WHAT YOU ARE ASKED TO DO
Print every row below word for word, and leave the pictures out.

DATA TO PROCESS
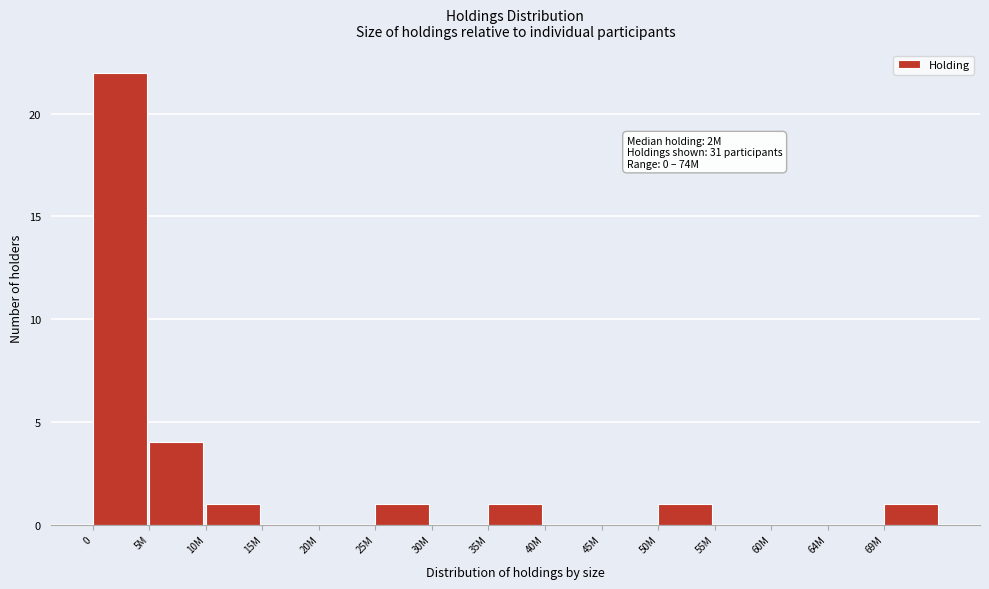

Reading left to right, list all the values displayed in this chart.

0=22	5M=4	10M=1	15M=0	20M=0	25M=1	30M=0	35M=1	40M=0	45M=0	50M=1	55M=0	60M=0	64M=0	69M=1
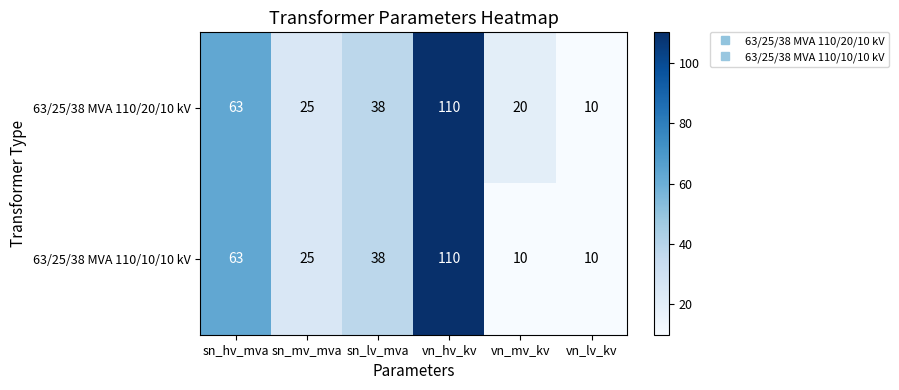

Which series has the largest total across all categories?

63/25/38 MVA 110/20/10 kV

SOLUTION FOR THIS TASK
Reading left to right, list all the values displayed in this chart.

0=22	5M=4	10M=1	15M=0	20M=0	25M=1	30M=0	35M=1	40M=0	45M=0	50M=1	55M=0	60M=0	64M=0	69M=1

Which series has the largest total across all categories?

63/25/38 MVA 110/20/10 kV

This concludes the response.